WXIII 機動警察パトレイバー(2001年製作の映画)
5.0
古式ゆかしいフィルムノワールやっているせいか、letterboxdとIMDbでは『野良犬』『天国と地獄』と比較されたりしていた。ラストは『めまい』だし。

PCに映された二次元の絵を拡大する場面があったとして、はたしてそれを登場するキャラクターたちは異物として認識するのかどうか、そんな「しまじろう動物園」問題が今作でも(自覚的に)起こっている。もちろんPC画面はアップされ、ドット絵になる。が、それを見て二次元のキャラクターたちが感動し、識別する。パト2でもあったそれが今作ではそれが変奏されている。破壊されるカメラで終わるのもシブい。
ほかにも面白かったのは廃棄物13号(WXⅢ)が機械を身にまとっていくのに対して、刑事は最初から杖をつかされている。さらに女は大学の授業でスライドを操作し、若い男はUFOキャッチャーを操作する。
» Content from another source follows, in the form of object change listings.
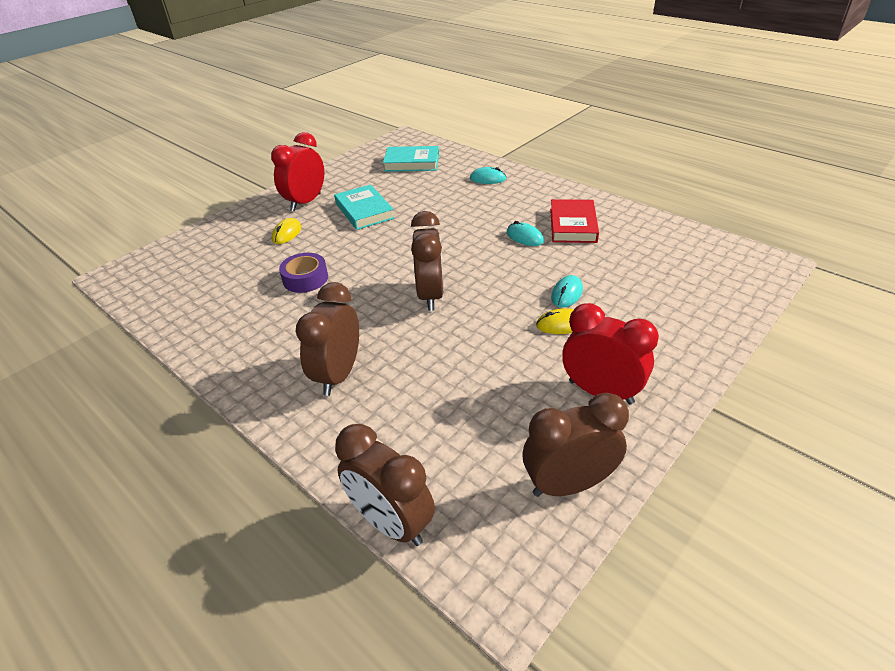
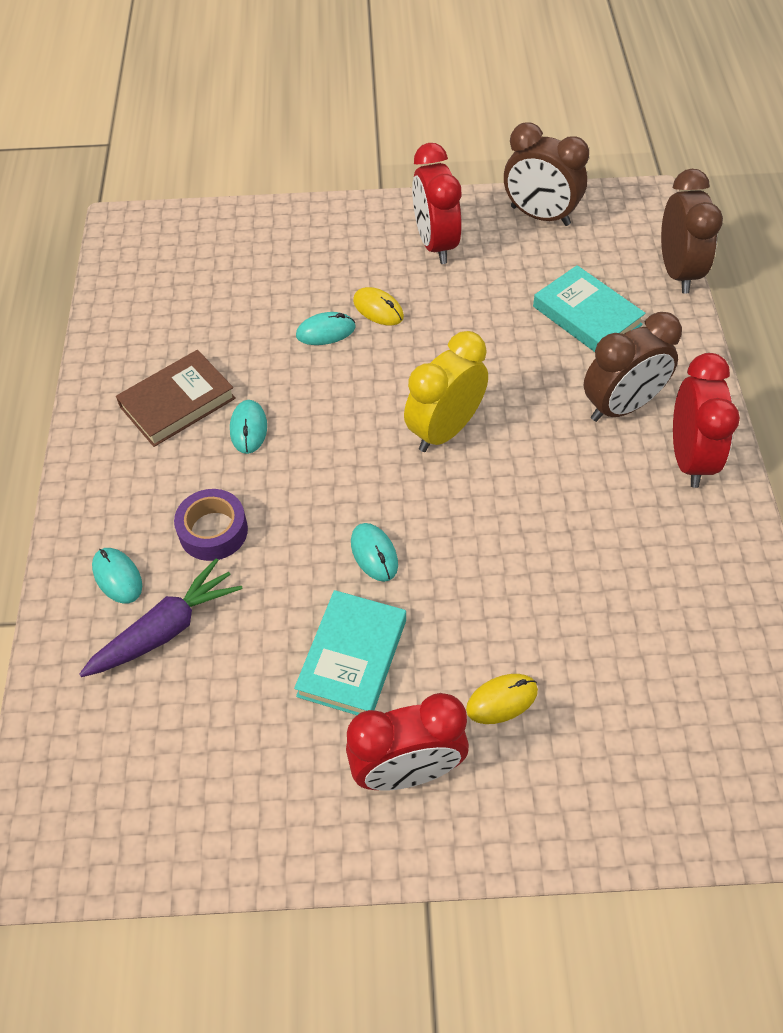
camera: 135 degrees left, 15 degrees up
purple tape [279,253,328,293] -> purple tape moved to [174,489,248,561]
turquoise book [383,146,439,172] -> turquoise book moved to [533,265,646,352]
brown clock [411,211,444,311] -> yellow clock [404,331,488,452]
red book [550,199,599,243] -> brown book [116,350,236,447]
none -> purple carrot [79,558,243,677]
none -> turquoise mouse [351,523,398,582]
none -> red clock [673,353,740,488]

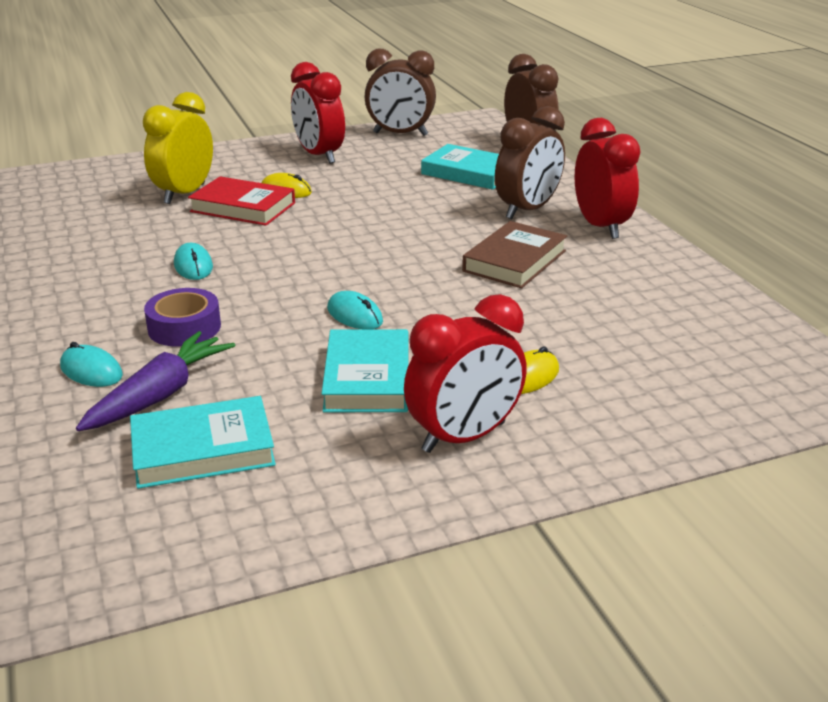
camera: 20 degrees left, 25 degrees down
brown book [116,350,236,447] -> brown book moved to [462,221,567,288]
turquoise mouse [296,312,355,345] -> red book [188,176,295,226]
yellow clock [404,331,488,452] -> yellow clock moved to [143,92,213,204]
none -> turquoise book [130,396,276,489]

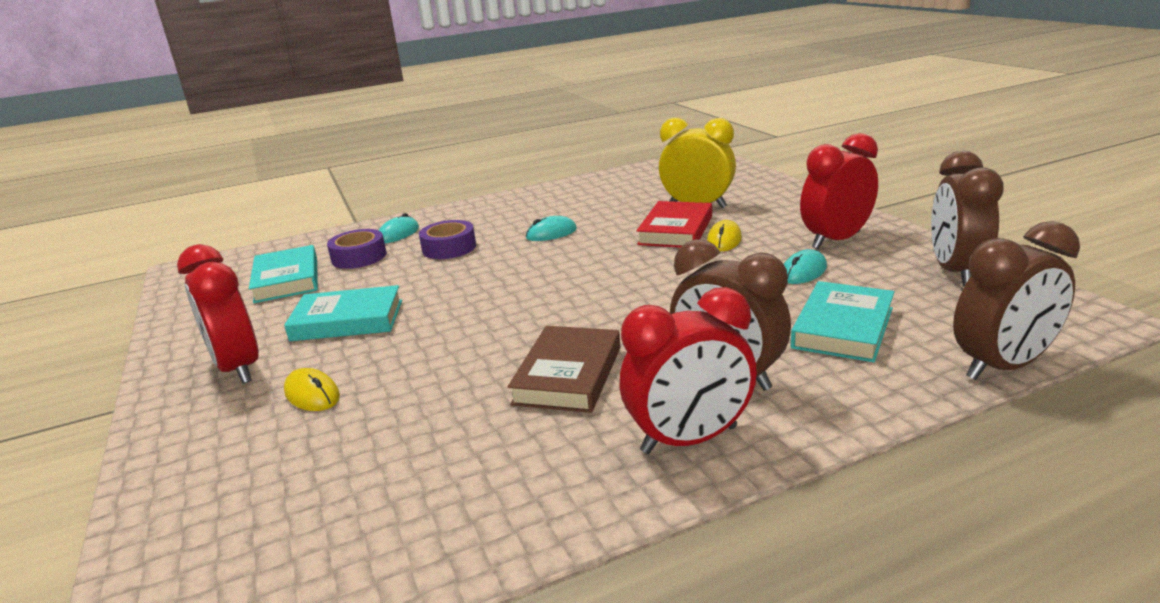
camera: 90 degrees right, 5 degrees down
purple carrot [76,331,235,431] -> purple tape [327,229,387,269]
turquoise mouse [327,291,383,329] -> turquoise mouse moved to [784,249,827,284]
brown book [462,221,567,288] -> brown book turned 75 degrees clockwise [508,326,620,413]

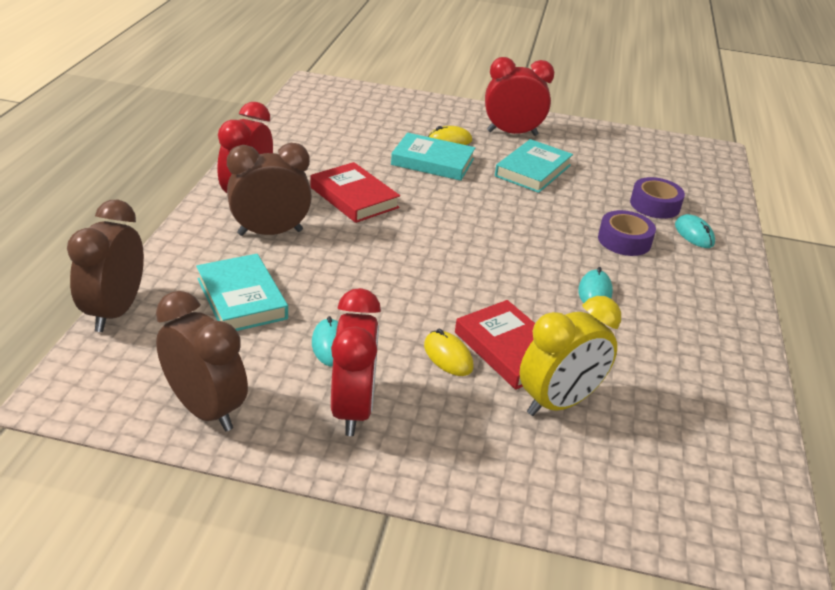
camera: 120 degrees right, 10 degrees up
turquoise book [249,245,318,303] -> turquoise book moved to [391,133,475,181]
brown book [508,326,620,413] -> red book [310,162,400,223]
UFOキャッチャーを使って重力を手に入れるという構造は、13号の捕食シーン、最後の落下で反復される。
いかにもパト2の今敏的な運動感無視の隠喩まみれのカットで、語られていくのが少ししんどかったが、押井守的なオタク的自意識も、センチメンタリズムも、存在しない分細部によって神格化されていくパト2よりもずっと面白かった。というかこれより面白いアニメ映画あんまない!
墓場での横移動と都市風景の対比の直前、心霊ビデオ的に女が登場するのがすごかった。主要人物が映っていない箇所だけ集めても成り立ちそう。やっぱり花やしきのシークエンスが最高。